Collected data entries
=======
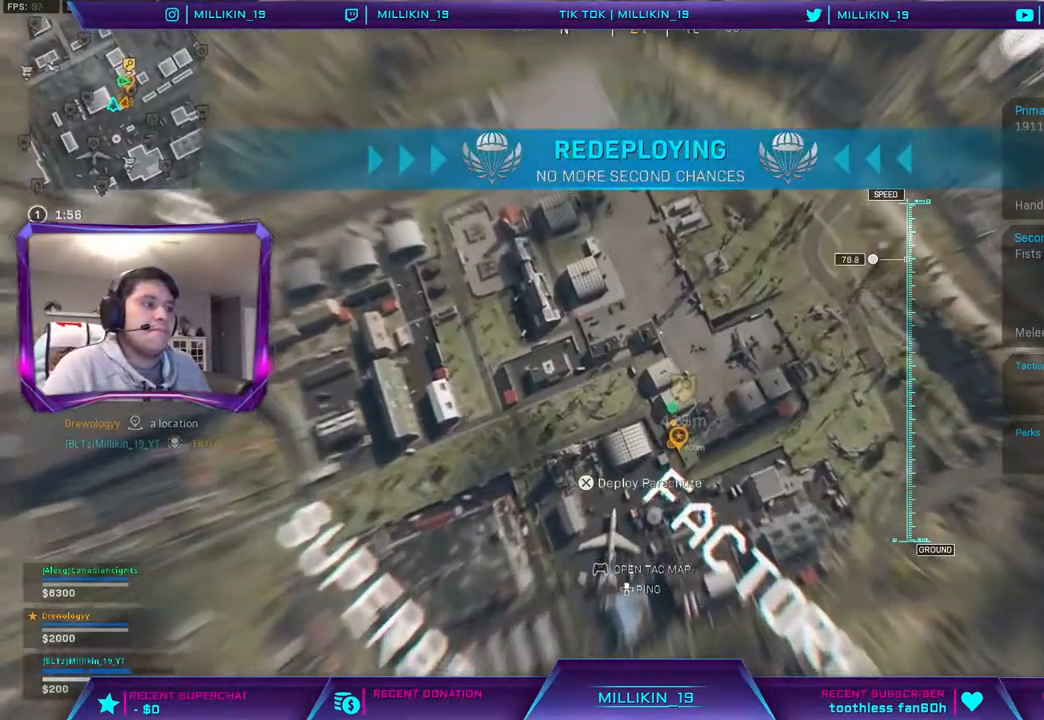
{"buttons": [], "left_stick": "up-left", "right_stick": "down-right", "events": [[317, "right_stick", "right"], [367, "right_stick", "down-right"]]}
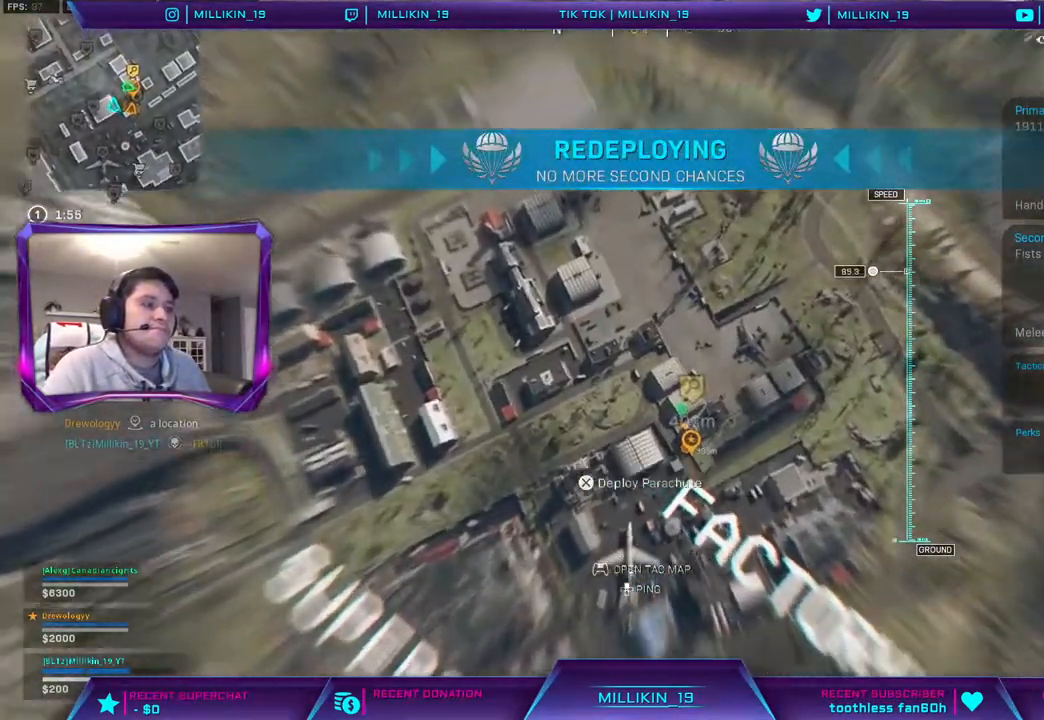
{"buttons": [], "left_stick": "up-left", "right_stick": "right", "events": [[117, "right_stick", "right"]]}
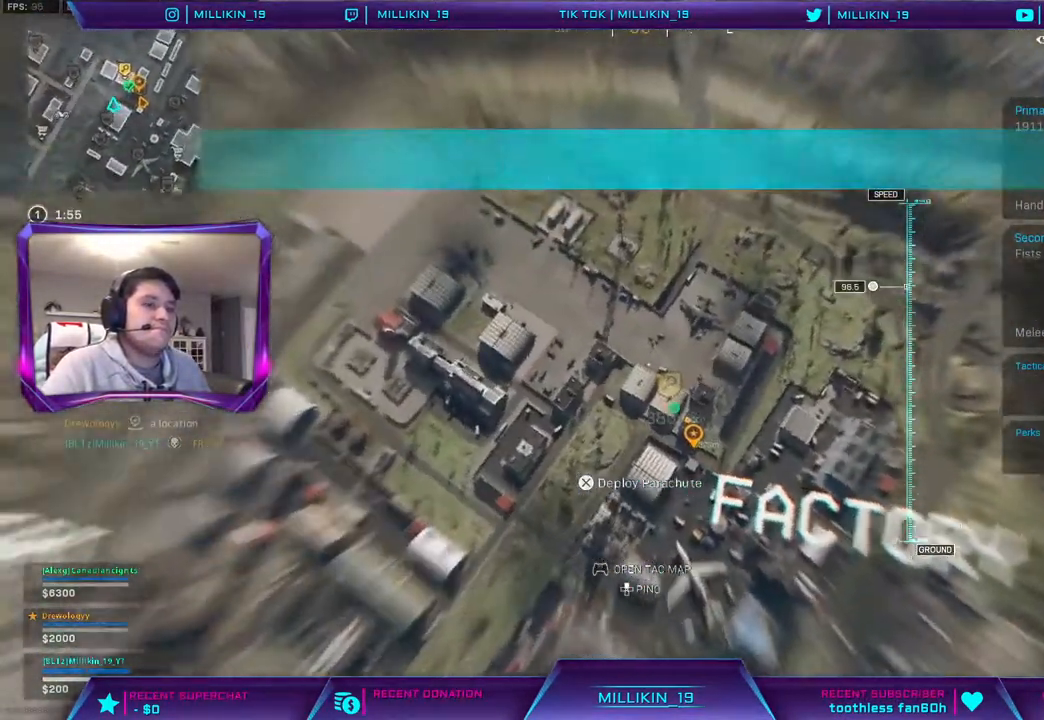
{"buttons": [], "left_stick": "up-left", "right_stick": "right", "events": []}
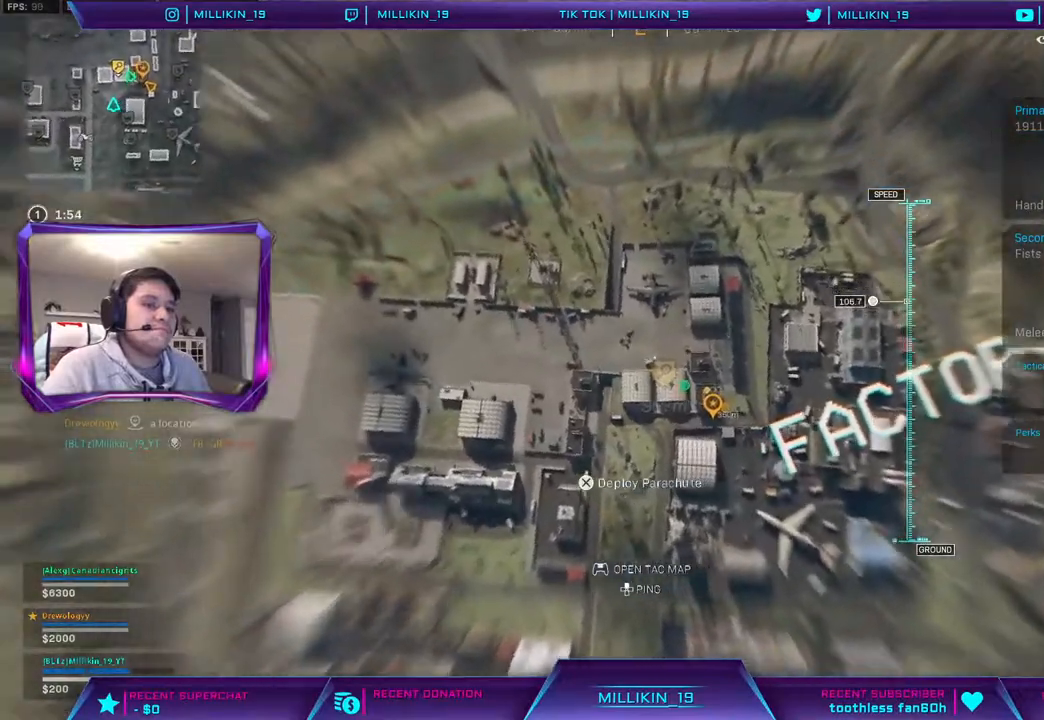
{"buttons": ["START"], "left_stick": "center", "right_stick": "center", "events": [[133, "left_stick", "up"], [150, "right_stick", "center"], [450, "left_stick", "center"], [467, "START", "down"]]}
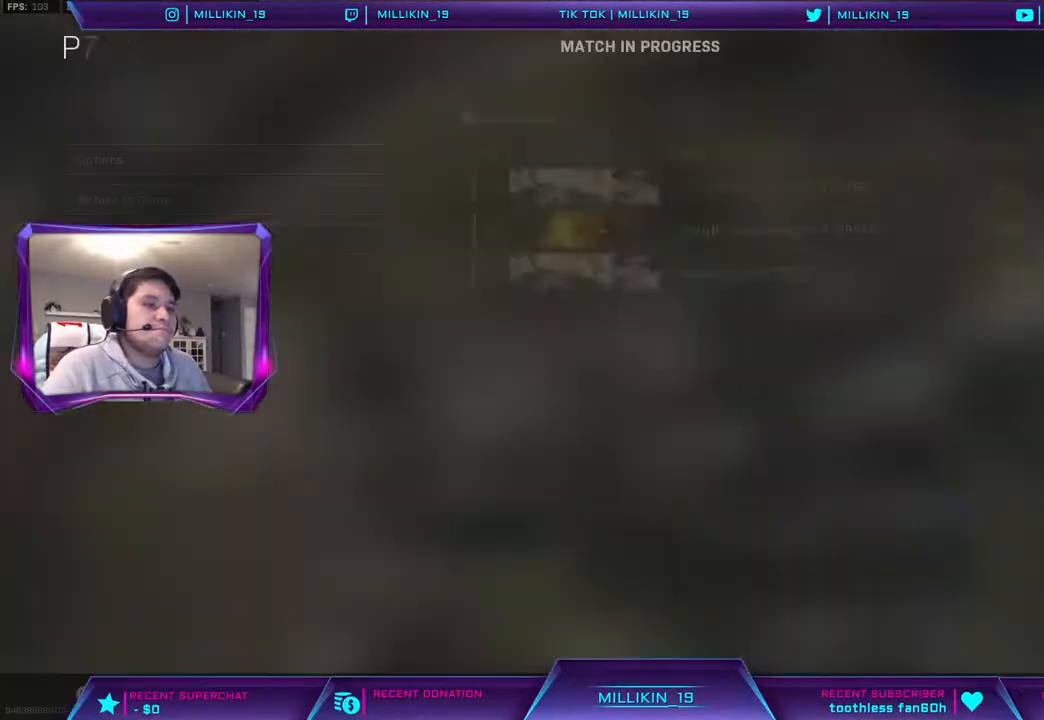
{"buttons": [], "left_stick": "center", "right_stick": "center", "events": [[83, "START", "up"]]}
=======
[Task details]: Please filter the data down to the lines containing the word "START".

[Solution to this exercise]:
{"buttons": ["START"], "left_stick": "center", "right_stick": "center", "events": [[133, "left_stick", "up"], [150, "right_stick", "center"], [450, "left_stick", "center"], [467, "START", "down"]]}
{"buttons": [], "left_stick": "center", "right_stick": "center", "events": [[83, "START", "up"]]}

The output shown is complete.